In January 22, 2008, Li Rucheng, President and President of Ningbo YOUNGOR group, announced that YOUNGOR had successfully completed the merger of the new Ma clothing group, the core business division of the famous American clothing enterprise Kellwood company, the core business department of the men’s clothing group, the 120 million dollar deal, which was referred to as “the first overseas merger and acquisition of Chinese clothing brand.” Case.
Since that transaction, Chinese garment enterprises have gone through 10 years in the overseas merger and acquisition. During these ten years, many enterprises follow YOUNGOR’s trajectory, expand their product category and enter the upstream of value chain with the help of international mature brand channels and business models to land the land international market and occupy the fashion Highland.
According to statistics, the number of Chinese textile and garment overseas mergers and acquisitions has increased rapidly after 2012. The total amount of the transaction is on the rise, from 2 billion 40 million RMB in 2012 to 8 billion 257 million in 2016, and the scale has increased by three times.
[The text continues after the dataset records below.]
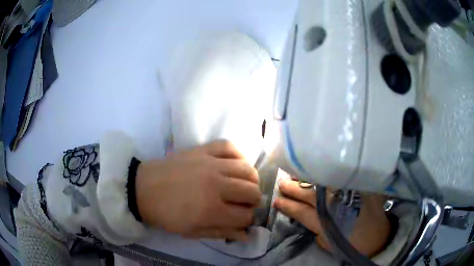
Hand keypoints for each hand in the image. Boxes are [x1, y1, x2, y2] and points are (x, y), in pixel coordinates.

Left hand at [136, 140, 261, 240]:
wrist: (143, 189)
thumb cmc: (166, 215)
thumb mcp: (191, 232)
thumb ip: (221, 233)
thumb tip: (245, 234)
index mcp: (211, 210)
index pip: (245, 216)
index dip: (247, 220)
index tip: (242, 219)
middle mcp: (216, 185)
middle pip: (252, 192)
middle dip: (253, 201)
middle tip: (244, 203)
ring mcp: (210, 164)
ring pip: (247, 169)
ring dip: (251, 180)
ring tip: (243, 185)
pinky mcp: (202, 150)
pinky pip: (229, 146)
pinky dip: (239, 154)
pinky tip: (237, 163)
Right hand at [274, 180, 390, 256]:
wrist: (377, 238)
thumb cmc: (350, 244)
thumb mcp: (328, 242)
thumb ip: (316, 228)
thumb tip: (305, 214)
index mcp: (328, 223)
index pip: (302, 212)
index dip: (288, 206)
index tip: (276, 200)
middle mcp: (337, 206)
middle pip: (312, 195)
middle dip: (294, 189)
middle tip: (282, 183)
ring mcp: (350, 195)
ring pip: (324, 184)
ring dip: (308, 179)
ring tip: (296, 173)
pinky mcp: (360, 188)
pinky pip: (341, 178)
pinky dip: (328, 174)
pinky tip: (320, 169)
In 2016, the number of mergers and acquisitions was 46, with a total transaction value of 23 billion 100 million yuan, with an average transaction volume of about 500 million yuan.
The European and American fashion brands have become the target of the Chinese consortium. On the one hand, because of the upgrading of the domestic consumer market, the consumer demand for high-end brands in Europe and the United States has been driven. On the other hand, China has shifted from capacity output to capital output and technology output. “Not only the acquisition of foreign brands, but also the acquisition of foreign technical assets, the best example is Shandong Ruyi group, not only bought the Swiss luxury brand Bally and so on, but also acquired lyica’s spandex fiber technology.
After 3 years of sales decline, China’s personal luxury consumption rebounded in the third quarter of 2016, and returned to the growth track in 2017. In 2017, the market size was about 142 billion yuan, up 20%.
Cheng Weixiong, founder and general manager of Shanghai Liang Qi Brand Management Co., Ltd., pointed out that the low value, low price, low threshold, low margin, low technology and low technology lead to the lower end of the industrial value chain in the domestic garment enterprises, while the distribution of the brand industry in the European and American markets is balanced in high school and low distribution, so the domestic low end popular brands need to be annexed. The medium and high grade brands give reasonable allocation of resources.
In addition, compared with the European and American garment enterprises, some capitalized Chinese clothing enterprises have a large gap in brand operation, product development and global market development and management. The current local strong brands have bottlenecks in the development of local market, and the merger and acquisition of international brands just complement their own short boards, such as brands, Product research and development, marketing, supply chain, etc. Cheng Weixiong added.